• _PAGE EXCERPT_
━━━━

Legitimate floating-point constant values are: 1e4, 1.0001, 47.0, 0.0 and -1.159e-77. You can add suffixes to force the type of floating-point number: f or F forces a float, L or l forces a long double, otherwise the number will be a double.

Character constants are characters surrounded by single quotes, as: 'A', '0', ' '. Notice there is a big difference between the character '0' (ASCII 96) and the value 0. Special characters are represented with the "backslash escape": '\n' (newline), '\t' (tab), '\\' (backslash), '\r' (carriage return), '\"' (double quotes), '\'' (single quote), etc. You can also express char constants in octal: '\17' or hexadecimal: '\xff'.

volatile

Whereas the qualifier const tells the compiler "this never changes" (which allows the compiler to perform extra optimizations) the qualifier volatile tells the compiler "you never know when this will change," and prevents the compiler from performing any optimizations. Use this keyword when you read some value outside the control of your code, such as a register in a piece of communication hardware. A volatile variable is always read whenever its value is required, even if it was just read the line before.

A special case of some storage being "outside the control of your code" is in a multithreaded program. If you're watching a particular flag that is modified by another thread or process, that flag should be volatile so the compiler doesn't make the assumption that it can optimize away multiple reads of the flag.

Note that volatile may have no effect when a compiler is not optimizing, but may prevent critical bugs when you start optimizing the code (which is when the compiler will begin looking for reduntant reads).

The const and volatile keywords will be further illuminated in a later chapter.

Operators and their use

This section covers all the operators in C and C++.

All operators produce a value from their operands. This value is produced without modifying the operands, except with the assignment, increment and decrement operators. Modifying an operand is called a side effect. The most common use for operators that modify their operands is to generate the side effect, but you should keep in mind that the value produced is available for your use just as in operators without side effects.

━━━━

• _SOURCE INFORMATION_
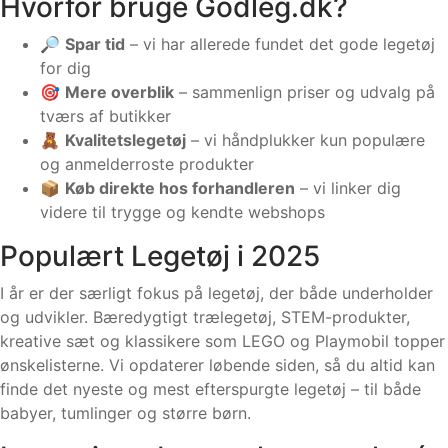
Hvorfor bruge Godleg.dk?
🔎
Spar tid
– vi har allerede fundet det gode legetøj
for dig
🎯
Mere overblik
– sammenlign priser og udvalg på
tværs af butikker
🧸
Kvalitetslegetøj
– vi håndplukker kun populære
og anmelderroste produkter
📦
Køb direkte hos forhandleren
– vi linker dig
videre til trygge og kendte webshops
Populært Legetøj i 2025
I år er der særligt fokus på legetøj, der både underholder
og udvikler. Bæredygtigt trælegetøj, STEM-produkter,
kreative sæt og klassikere som LEGO og Playmobil topper
ønskelisterne. Vi opdaterer løbende siden, så du altid kan
finde det nyeste og mest efterspurgte legetøj – til både
babyer, tumlinger og større børn.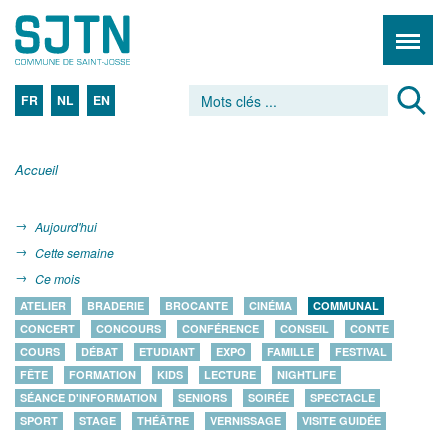
FR
NL
EN
Accueil
Aujourd'hui
Cette semaine
Ce mois
ATELIER
BRADERIE
BROCANTE
CINÉMA
COMMUNAL
CONCERT
CONCOURS
CONFÉRENCE
CONSEIL
CONTE
COURS
DÉBAT
ETUDIANT
EXPO
FAMILLE
FESTIVAL
FÊTE
FORMATION
KIDS
LECTURE
NIGHTLIFE
SÉANCE D'INFORMATION
SENIORS
SOIRÉE
SPECTACLE
SPORT
STAGE
THÉÂTRE
VERNISSAGE
VISITE GUIDÉE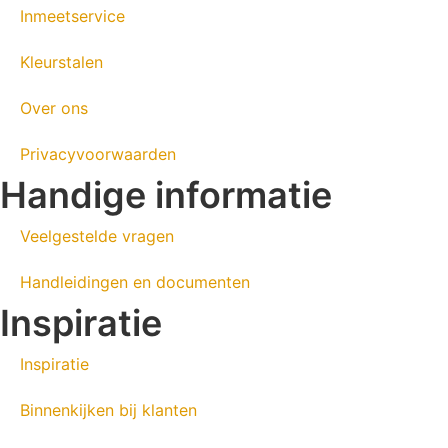
Inmeetservice
Kleurstalen
Over ons
Privacyvoorwaarden
Handige informatie
Veelgestelde vragen
Handleidingen en documenten
Inspiratie
Inspiratie
Binnenkijken bij klanten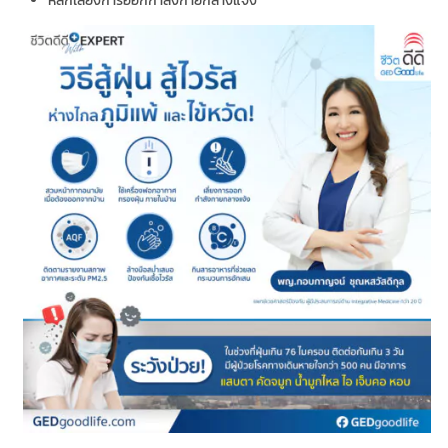
หลีกเลี่ยงการออกกำลังกายกลางแจ้ง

━━━━

• _QUESTIONS ON THE MATERIAL_
1 > Output the stretch of the C and C++ excerpt from "Legitimate floating-point constant" through "be a double.", copying it word for word.
2 > In the C and C++ excerpt, which suffix forces a floating-point constant to be a long double?
These rows come from a source unrelated to the C and C++ excerpt.

• _ANSWERS TO EACH TASK_
1 >
Legitimate floating-point constant values are: 1e4, 1.0001, 47.0, 0.0 and -1.159e-77. You can add suffixes to force the type of floating-point number: f or F forces a float, L or l forces a long double, otherwise the number will be a double.

2 > L or l